Exercise description: Leaving out all images, return the entries below exactly.

Records provided:
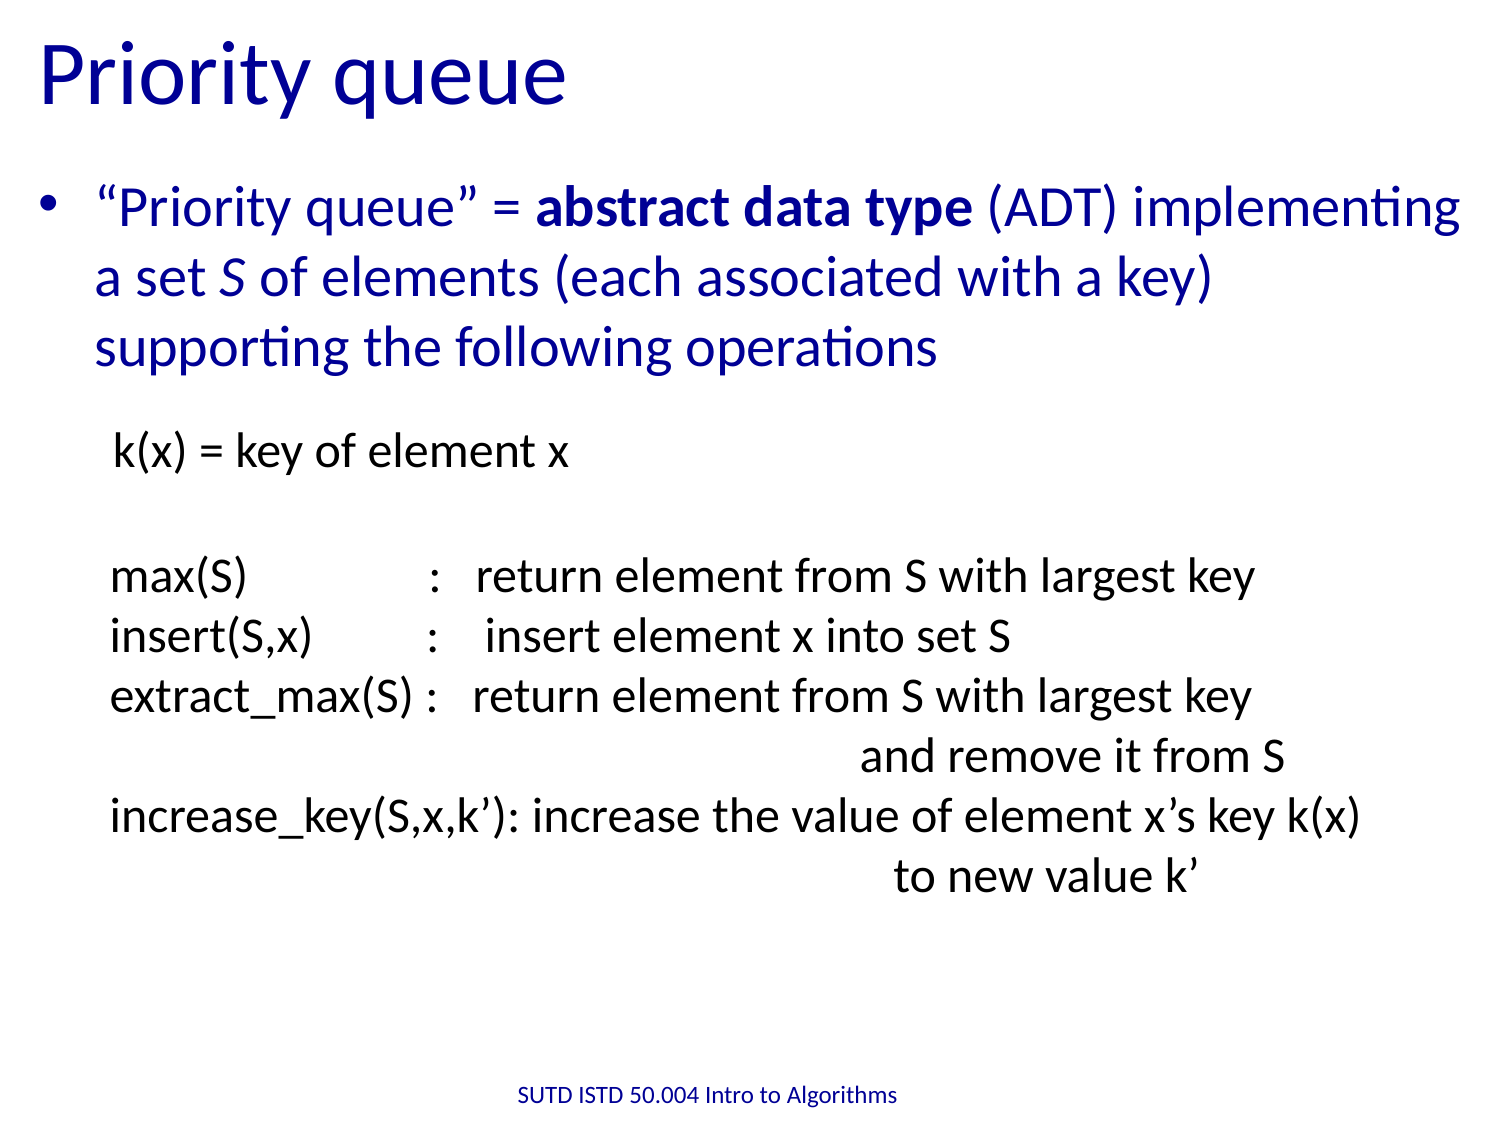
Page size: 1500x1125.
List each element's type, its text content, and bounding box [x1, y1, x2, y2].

text_box k(x) = key of element x [98, 410, 585, 486]
list “Priority queue” = abstract data type (ADT) implementing a set S of elements (each associated with a key) supporting the following operations [23, 160, 1484, 426]
text_box max(S) : return element from S with largest key insert(S,x) : insert element x into set S extract_max(S) : return element from S with largest key and remove it from S increase_key(S,x,k’): increase the value of element x’s key k(x) to new value k’ [94, 534, 1413, 910]
footer SUTD ISTD 50.004 Intro to Algorithms [473, 1063, 949, 1123]
title Priority queue [23, 4, 1374, 132]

Result for this exercise:
Page size: 1500x1125.
List each element's type, its text content, and bounding box [x1, y1, x2, y2].

text_box k(x) = key of element x [98, 410, 585, 486]
list “Priority queue” = abstract data type (ADT) implementing a set S of elements (each associated with a key) supporting the following operations [23, 160, 1484, 426]
text_box max(S) : return element from S with largest key insert(S,x) : insert element x into set S extract_max(S) : return element from S with largest key and remove it from S increase_key(S,x,k’): increase the value of element x’s key k(x) to new value k’ [94, 534, 1413, 910]
footer SUTD ISTD 50.004 Intro to Algorithms [473, 1063, 949, 1123]
title Priority queue [23, 4, 1374, 132]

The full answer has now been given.